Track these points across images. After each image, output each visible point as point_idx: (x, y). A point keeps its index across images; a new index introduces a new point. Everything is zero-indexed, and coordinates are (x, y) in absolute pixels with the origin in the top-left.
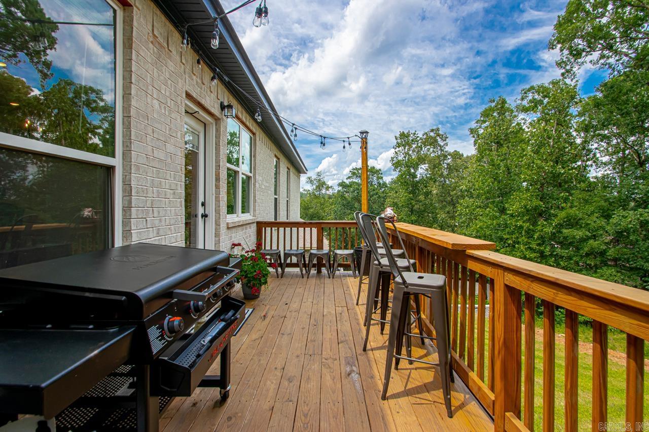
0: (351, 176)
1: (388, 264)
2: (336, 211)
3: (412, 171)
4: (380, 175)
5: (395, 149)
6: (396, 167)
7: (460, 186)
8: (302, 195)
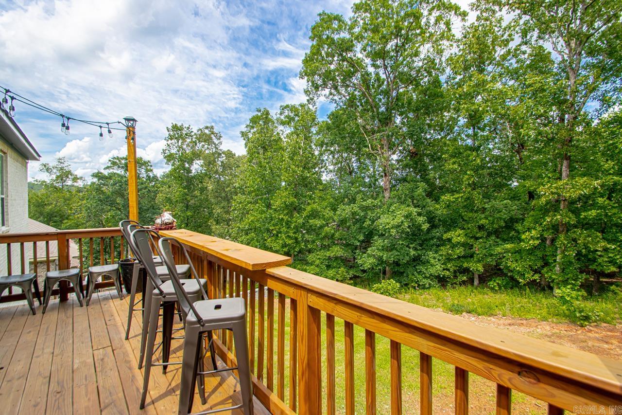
0: (111, 167)
1: (174, 291)
2: (89, 208)
3: (187, 165)
4: (149, 168)
5: (168, 141)
6: (169, 161)
7: (234, 183)
8: (31, 186)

▬▬▬

Pictures stay out. Print the lines of the records above exactly, from the first through the one with "7: (460, 186)".

Track these points across images. After each image, output each visible point as point_idx: (x, y). A point keeps its index across images; a new index introduces a new point. Everything is zero-indexed, and coordinates are (x, y) in absolute pixels with the origin in the top-left.
0: (351, 176)
1: (388, 264)
2: (336, 211)
3: (412, 171)
4: (380, 175)
5: (395, 149)
6: (396, 167)
7: (460, 186)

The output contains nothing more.